%%

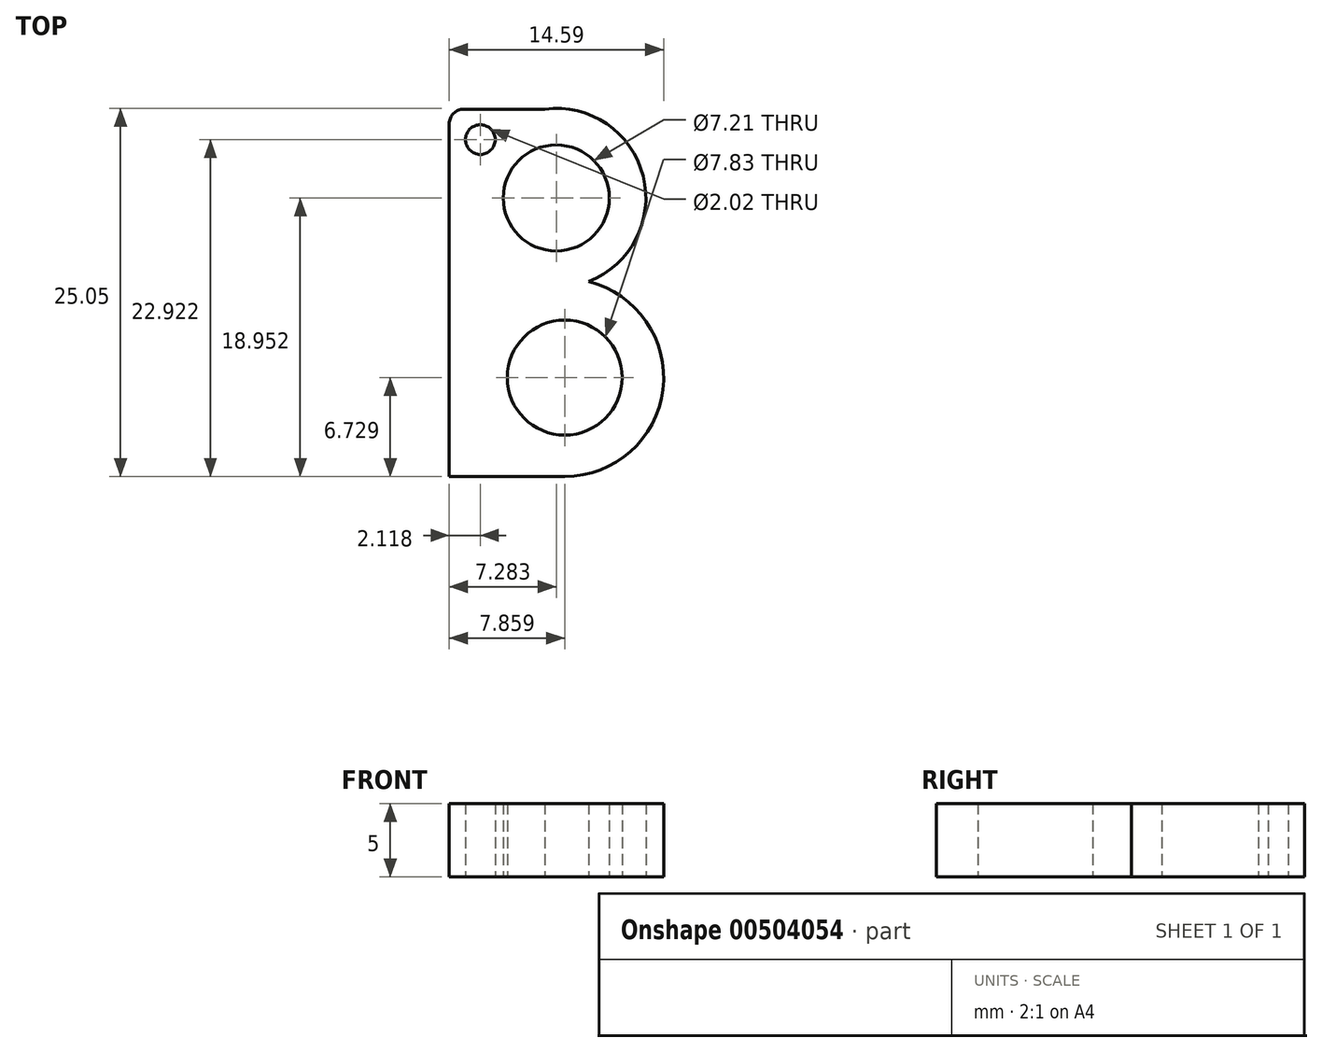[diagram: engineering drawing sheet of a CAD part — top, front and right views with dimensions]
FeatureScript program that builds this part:
annotation { "Feature Type Name" : "Feature", "Feature Type Description" : "" }
export const myFeature = defineFeature(function(context is Context, id is Id, definition is map)
    precondition{}
    {
        {
            var Q0;
            Q0=qCreatedBy(makeId("Top.planeOp"),FACE);
            var sketch = newSketch(context, id + "F0", { "sketchPlane" : qUnion([Q0])});
            skLineSegment(sketch, "E0", {"start": v(-24.63, 21.59) * mm, "end": v(-24.63, -2.41) * mm});
            skLineSegment(sketch, "E1", {"start": v(-24.63, -2.41) * mm, "end": v(-16.77, -2.41) * mm});
            skLineSegment(sketch, "E2", {"start": v(-23.63, 22.59) * mm, "end": v(-18.12, 22.59) * mm});
            skArc(sketch, "E3", {"start": v(-16.77, -2.41) * mm, "mid": v(-10.09, 3.5) * mm, "end": v(-15.16, 10.85) * mm});
            skArc(sketch, "E4", {"start": v(-15.16, 10.85) * mm, "mid": v(-11.44, 18.04) * mm, "end": v(-18.12, 22.59) * mm});
            skCircle(sketch, "E5", {"center": v(-17.35, 16.54) * mm, "radius": 3.6 * mm});
            skCircle(sketch, "E6", {"center": v(-16.77, 4.32) * mm, "radius": 3.91 * mm});
            skCircle(sketch, "E7", {"center": v(-22.51, 20.51) * mm, "radius": 1.01 * mm});
            skPoint(sketch, "E8.visualSharp", {"position": v(-24.63, 22.59) * mm});
            skArc(sketch, "E8.filletArc", {"start": v(-23.63, 22.59) * mm, "mid": v(-24.34, 22.3) * mm, "end": v(-24.63, 21.59) * mm});
            skSolve(sketch);
        }
        {
            var Q0;
            Q0 = qSketchRegion(id + "F0", true);
            extrude(context, id + "F1", {"entities" : qUnion([Q0]), "depth" : 5 * mm});
        }
    });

%%

Required task:
Write out the entry above line for line, character for character, leaving out the picture.

The output:
[diagram: engineering drawing sheet of a CAD part — top, front and right views with dimensions]
FeatureScript program that builds this part:
annotation { "Feature Type Name" : "Feature", "Feature Type Description" : "" }
export const myFeature = defineFeature(function(context is Context, id is Id, definition is map)
    precondition{}
    {
        {
            var Q0;
            Q0=qCreatedBy(makeId("Top.planeOp"),FACE);
            var sketch = newSketch(context, id + "F0", { "sketchPlane" : qUnion([Q0])});
            skLineSegment(sketch, "E0", {"start": v(-24.63, 21.59) * mm, "end": v(-24.63, -2.41) * mm});
            skLineSegment(sketch, "E1", {"start": v(-24.63, -2.41) * mm, "end": v(-16.77, -2.41) * mm});
            skLineSegment(sketch, "E2", {"start": v(-23.63, 22.59) * mm, "end": v(-18.12, 22.59) * mm});
            skArc(sketch, "E3", {"start": v(-16.77, -2.41) * mm, "mid": v(-10.09, 3.5) * mm, "end": v(-15.16, 10.85) * mm});
            skArc(sketch, "E4", {"start": v(-15.16, 10.85) * mm, "mid": v(-11.44, 18.04) * mm, "end": v(-18.12, 22.59) * mm});
            skCircle(sketch, "E5", {"center": v(-17.35, 16.54) * mm, "radius": 3.6 * mm});
            skCircle(sketch, "E6", {"center": v(-16.77, 4.32) * mm, "radius": 3.91 * mm});
            skCircle(sketch, "E7", {"center": v(-22.51, 20.51) * mm, "radius": 1.01 * mm});
            skPoint(sketch, "E8.visualSharp", {"position": v(-24.63, 22.59) * mm});
            skArc(sketch, "E8.filletArc", {"start": v(-23.63, 22.59) * mm, "mid": v(-24.34, 22.3) * mm, "end": v(-24.63, 21.59) * mm});
            skSolve(sketch);
        }
        {
            var Q0;
            Q0 = qSketchRegion(id + "F0", true);
            extrude(context, id + "F1", {"entities" : qUnion([Q0]), "depth" : 5 * mm});
        }
    });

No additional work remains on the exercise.